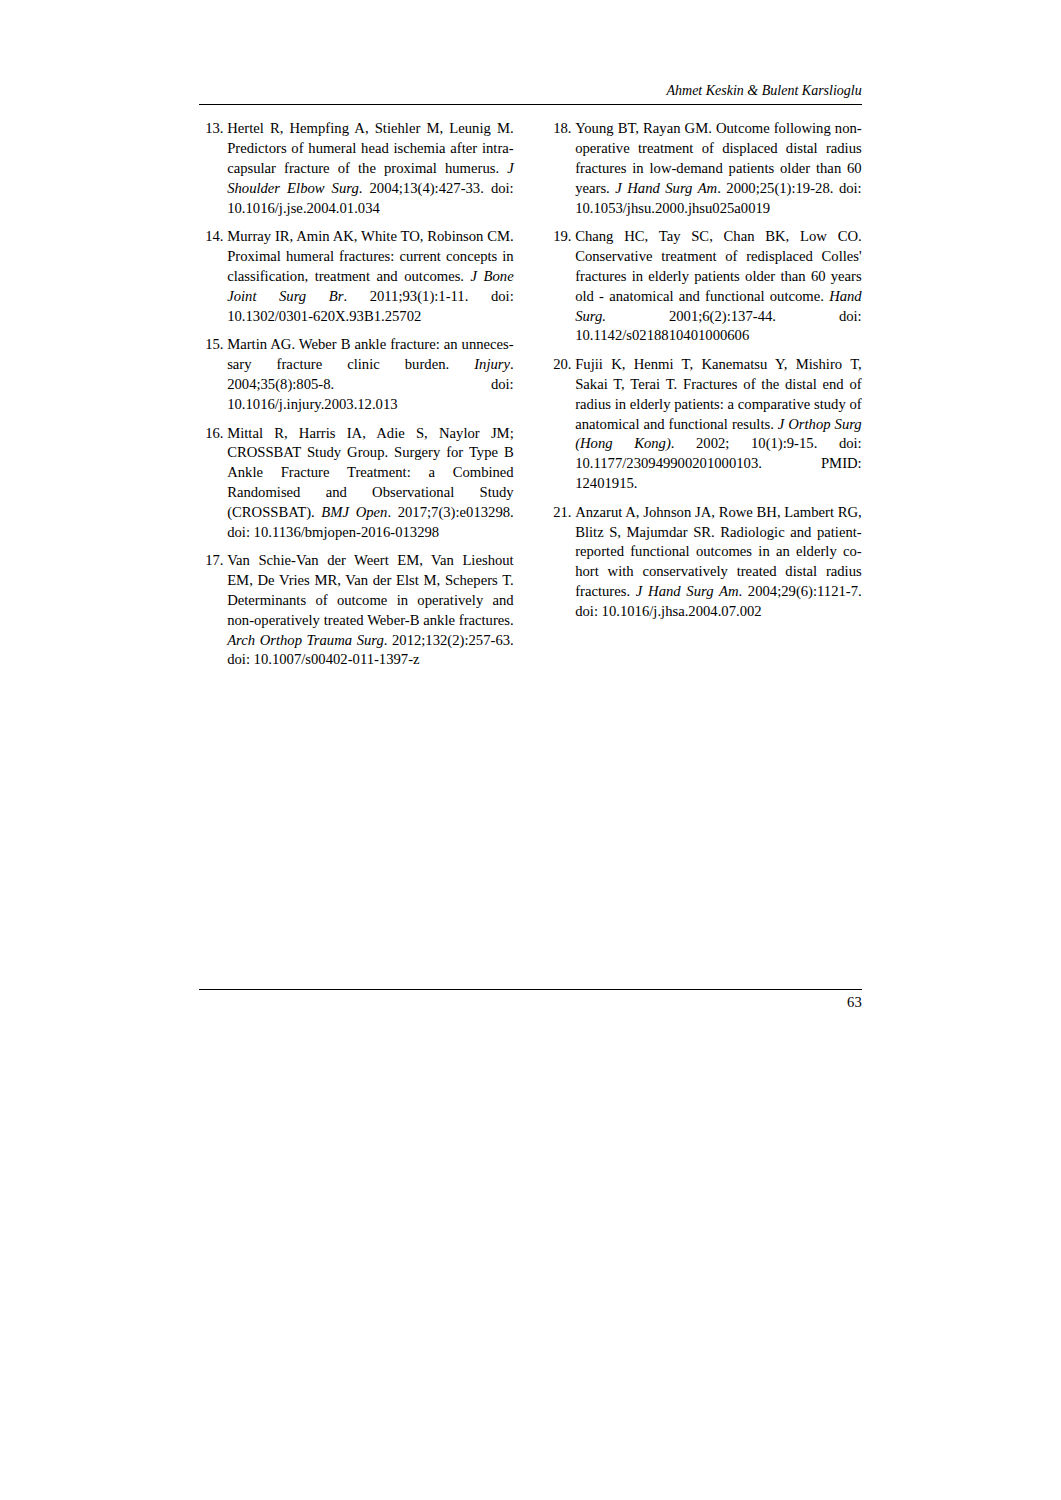Ahmet Keskin & Bulent Karslioglu
Hertel R, Hempfing A, Stiehler M, Leunig M. Predictors of humeral head ischemia after intracapsular fracture of the proximal humerus. J Shoulder Elbow Surg. 2004;13(4):427-33. doi: 10.1016/j.jse.2004.01.034
Murray IR, Amin AK, White TO, Robinson CM. Proximal humeral fractures: current concepts in classification, treatment and outcomes. J Bone Joint Surg Br. 2011;93(1):1-11. doi: 10.1302/0301-620X.93B1.25702
Martin AG. Weber B ankle fracture: an unnecessary fracture clinic burden. Injury. 2004;35(8):805-8. doi: 10.1016/j.injury.2003.12.013
Mittal R, Harris IA, Adie S, Naylor JM; CROSSBAT Study Group. Surgery for Type B Ankle Fracture Treatment: a Combined Randomised and Observational Study (CROSSBAT). BMJ Open. 2017;7(3):e013298. doi: 10.1136/bmjopen-2016-013298
Van Schie-Van der Weert EM, Van Lieshout EM, De Vries MR, Van der Elst M, Schepers T. Determinants of outcome in operatively and non-operatively treated Weber-B ankle fractures. Arch Orthop Trauma Surg. 2012;132(2):257-63. doi: 10.1007/s00402-011-1397-z
Young BT, Rayan GM. Outcome following nonoperative treatment of displaced distal radius fractures in low-demand patients older than 60 years. J Hand Surg Am. 2000;25(1):19-28. doi: 10.1053/jhsu.2000.jhsu025a0019
Chang HC, Tay SC, Chan BK, Low CO. Conservative treatment of redisplaced Colles' fractures in elderly patients older than 60 years old - anatomical and functional outcome. Hand Surg. 2001;6(2):137-44. doi: 10.1142/s0218810401000606
Fujii K, Henmi T, Kanematsu Y, Mishiro T, Sakai T, Terai T. Fractures of the distal end of radius in elderly patients: a comparative study of anatomical and functional results. J Orthop Surg (Hong Kong). 2002; 10(1):9-15. doi: 10.1177/230949900201000103. PMID: 12401915.
Anzarut A, Johnson JA, Rowe BH, Lambert RG, Blitz S, Majumdar SR. Radiologic and patient-reported functional outcomes in an elderly cohort with conservatively treated distal radius fractures. J Hand Surg Am. 2004;29(6):1121-7. doi: 10.1016/j.jhsa.2004.07.002
63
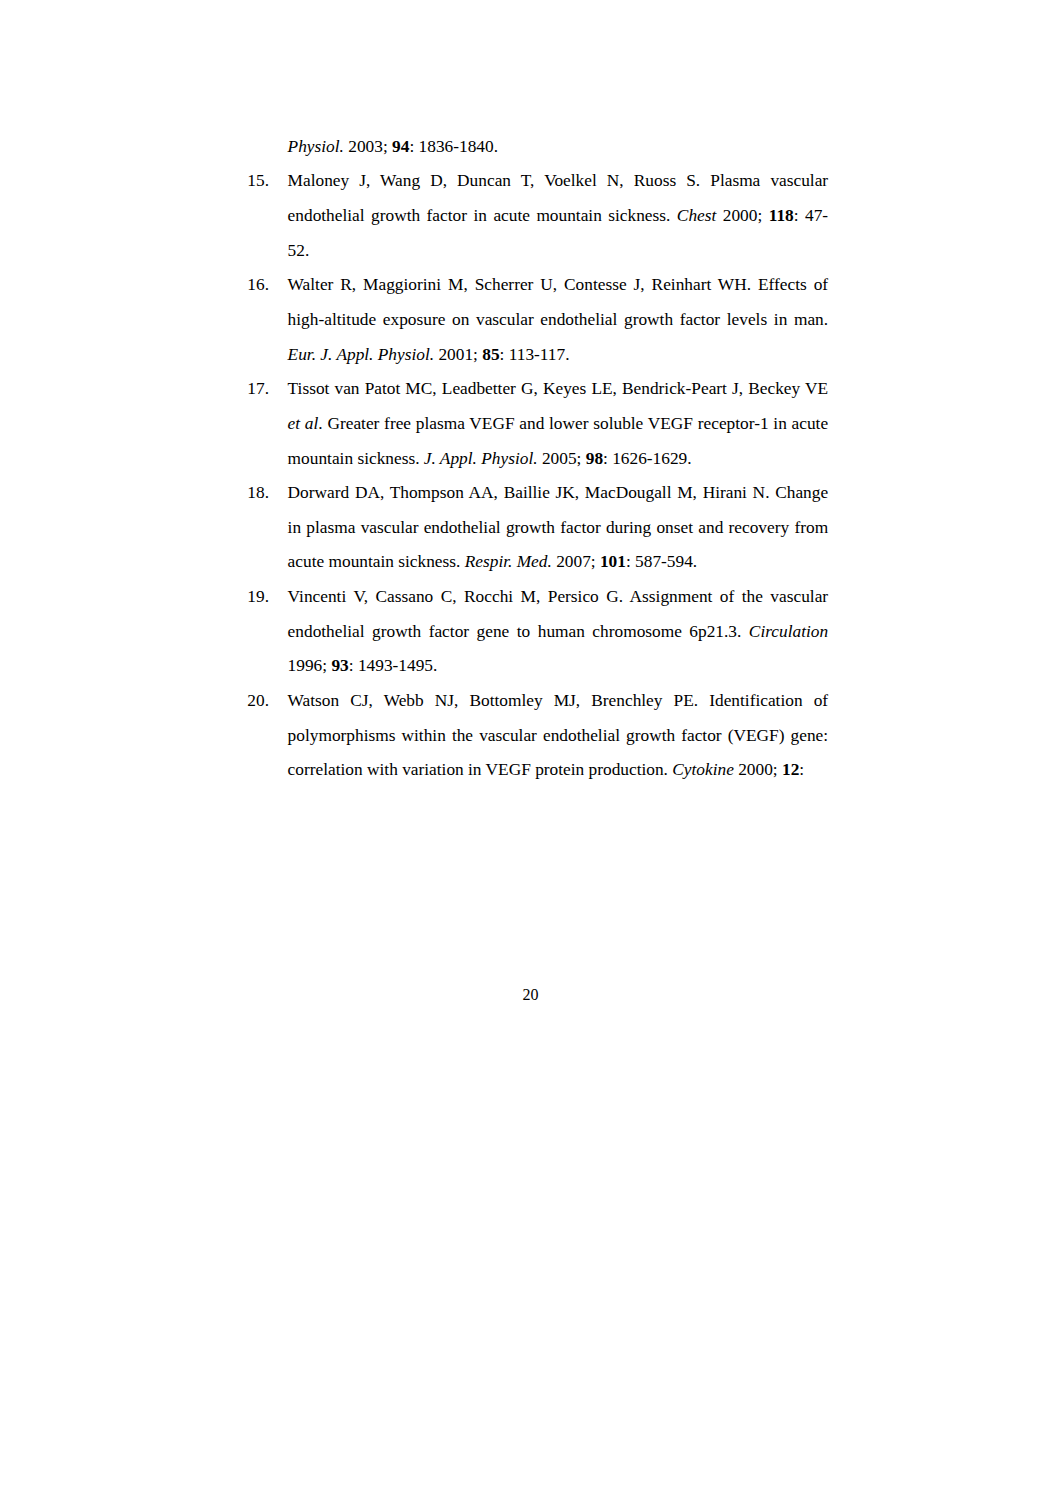Physiol. 2003; 94: 1836-1840.
15. Maloney J, Wang D, Duncan T, Voelkel N, Ruoss S. Plasma vascular endothelial growth factor in acute mountain sickness. Chest 2000; 118: 47-52.
16. Walter R, Maggiorini M, Scherrer U, Contesse J, Reinhart WH. Effects of high-altitude exposure on vascular endothelial growth factor levels in man. Eur. J. Appl. Physiol. 2001; 85: 113-117.
17. Tissot van Patot MC, Leadbetter G, Keyes LE, Bendrick-Peart J, Beckey VE et al. Greater free plasma VEGF and lower soluble VEGF receptor-1 in acute mountain sickness. J. Appl. Physiol. 2005; 98: 1626-1629.
18. Dorward DA, Thompson AA, Baillie JK, MacDougall M, Hirani N. Change in plasma vascular endothelial growth factor during onset and recovery from acute mountain sickness. Respir. Med. 2007; 101: 587-594.
19. Vincenti V, Cassano C, Rocchi M, Persico G. Assignment of the vascular endothelial growth factor gene to human chromosome 6p21.3. Circulation 1996; 93: 1493-1495.
20. Watson CJ, Webb NJ, Bottomley MJ, Brenchley PE. Identification of polymorphisms within the vascular endothelial growth factor (VEGF) gene: correlation with variation in VEGF protein production. Cytokine 2000; 12:
20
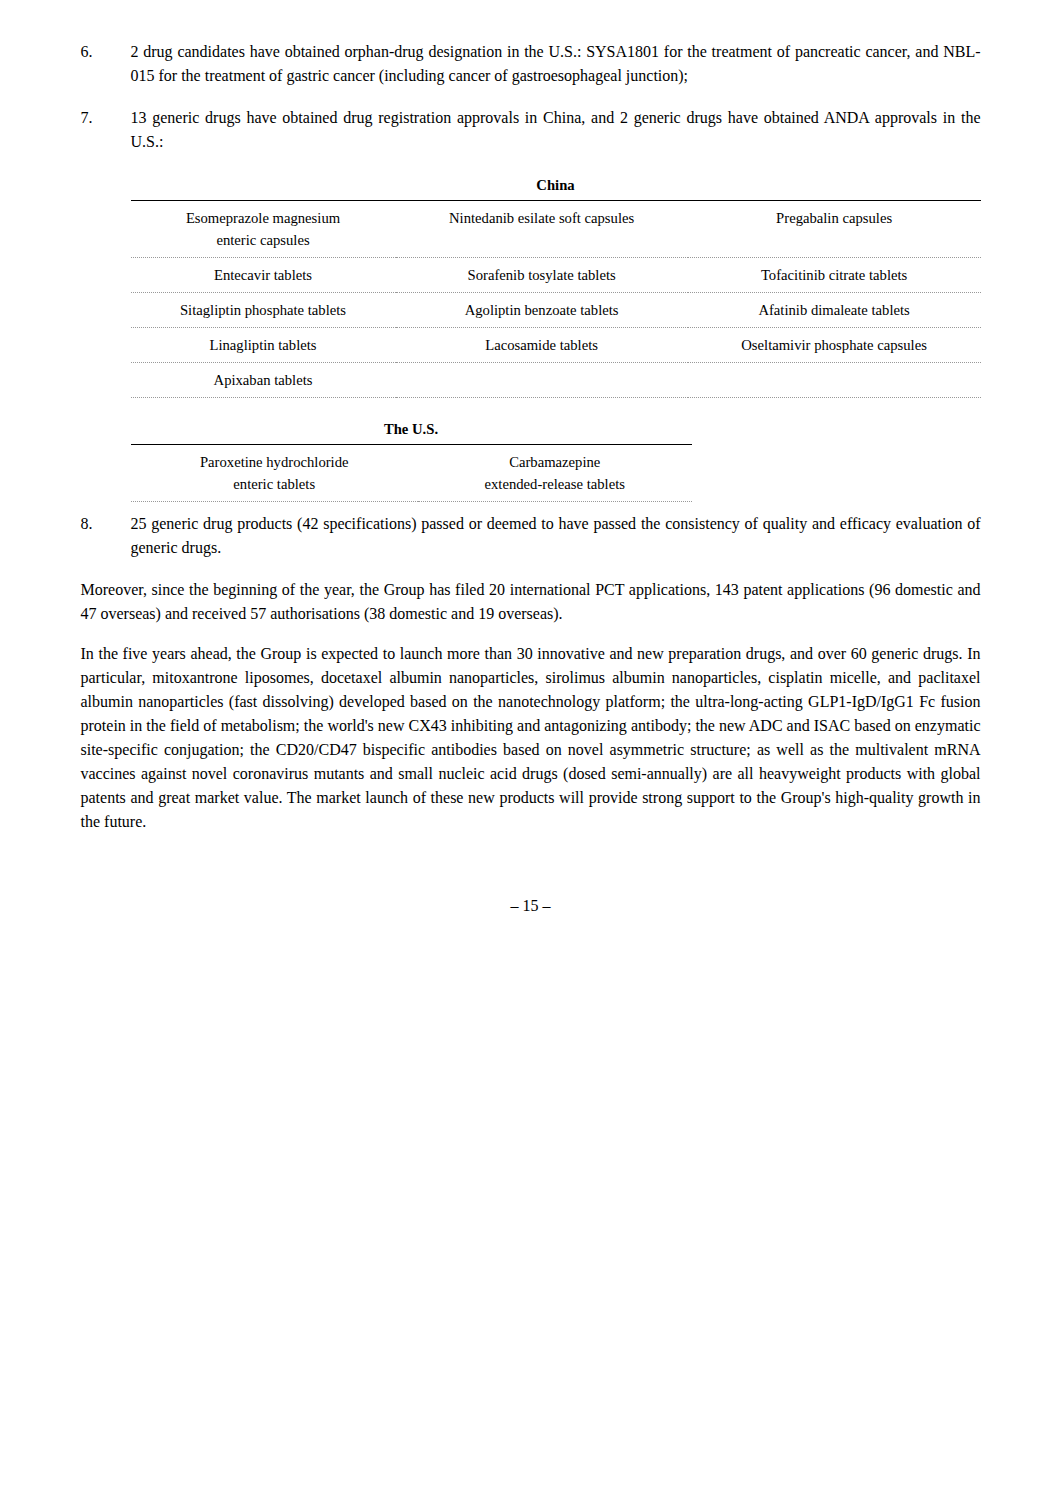6.
2 drug candidates have obtained orphan-drug designation in the U.S.: SYSA1801 for the treatment of pancreatic cancer, and NBL-015 for the treatment of gastric cancer (including cancer of gastroesophageal junction);
7.
13 generic drugs have obtained drug registration approvals in China, and 2 generic drugs have obtained ANDA approvals in the U.S.:
China
| Esomeprazole magnesium enteric capsules | Nintedanib esilate soft capsules | Pregabalin capsules |
| Entecavir tablets | Sorafenib tosylate tablets | Tofacitinib citrate tablets |
| Sitagliptin phosphate tablets | Agoliptin benzoate tablets | Afatinib dimaleate tablets |
| Linagliptin tablets | Lacosamide tablets | Oseltamivir phosphate capsules |
| Apixaban tablets | | |
The U.S.
| Paroxetine hydrochloride enteric tablets | Carbamazepine extended-release tablets |
8.
25 generic drug products (42 specifications) passed or deemed to have passed the consistency of quality and efficacy evaluation of generic drugs.
Moreover, since the beginning of the year, the Group has filed 20 international PCT applications, 143 patent applications (96 domestic and 47 overseas) and received 57 authorisations (38 domestic and 19 overseas).
In the five years ahead, the Group is expected to launch more than 30 innovative and new preparation drugs, and over 60 generic drugs. In particular, mitoxantrone liposomes, docetaxel albumin nanoparticles, sirolimus albumin nanoparticles, cisplatin micelle, and paclitaxel albumin nanoparticles (fast dissolving) developed based on the nanotechnology platform; the ultra-long-acting GLP1-IgD/IgG1 Fc fusion protein in the field of metabolism; the world's new CX43 inhibiting and antagonizing antibody; the new ADC and ISAC based on enzymatic site-specific conjugation; the CD20/CD47 bispecific antibodies based on novel asymmetric structure; as well as the multivalent mRNA vaccines against novel coronavirus mutants and small nucleic acid drugs (dosed semi-annually) are all heavyweight products with global patents and great market value. The market launch of these new products will provide strong support to the Group's high-quality growth in the future.
– 15 –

════════════════════

◆ What needs to be done: Word for word, write out the lines above running from the one with "17. Tissot van" up to and including the one with "Moreover, since the". Drop any picture.

◆ Response to the task:
17. Tissot van Patot MC, Leadbetter G, Keyes LE, Bendrick-Peart J, Beckey VE et al. Greater free plasma VEGF and lower soluble VEGF receptor-1 in acute mountain sickness. J. Appl. Physiol. 2005; 98: 1626-1629.
18. Dorward DA, Thompson AA, Baillie JK, MacDougall M, Hirani N. Change in plasma vascular endothelial growth factor during onset and recovery from acute mountain sickness. Respir. Med. 2007; 101: 587-594.
19. Vincenti V, Cassano C, Rocchi M, Persico G. Assignment of the vascular endothelial growth factor gene to human chromosome 6p21.3. Circulation 1996; 93: 1493-1495.
20. Watson CJ, Webb NJ, Bottomley MJ, Brenchley PE. Identification of polymorphisms within the vascular endothelial growth factor (VEGF) gene: correlation with variation in VEGF protein production. Cytokine 2000; 12:
20
6.
2 drug candidates have obtained orphan-drug designation in the U.S.: SYSA1801 for the treatment of pancreatic cancer, and NBL-015 for the treatment of gastric cancer (including cancer of gastroesophageal junction);
7.
13 generic drugs have obtained drug registration approvals in China, and 2 generic drugs have obtained ANDA approvals in the U.S.:
China
| Esomeprazole magnesium enteric capsules | Nintedanib esilate soft capsules | Pregabalin capsules |
| Entecavir tablets | Sorafenib tosylate tablets | Tofacitinib citrate tablets |
| Sitagliptin phosphate tablets | Agoliptin benzoate tablets | Afatinib dimaleate tablets |
| Linagliptin tablets | Lacosamide tablets | Oseltamivir phosphate capsules |
| Apixaban tablets | | |
The U.S.
| Paroxetine hydrochloride enteric tablets | Carbamazepine extended-release tablets |
8.
25 generic drug products (42 specifications) passed or deemed to have passed the consistency of quality and efficacy evaluation of generic drugs.
Moreover, since the beginning of the year, the Group has filed 20 international PCT applications, 143 patent applications (96 domestic and 47 overseas) and received 57 authorisations (38 domestic and 19 overseas).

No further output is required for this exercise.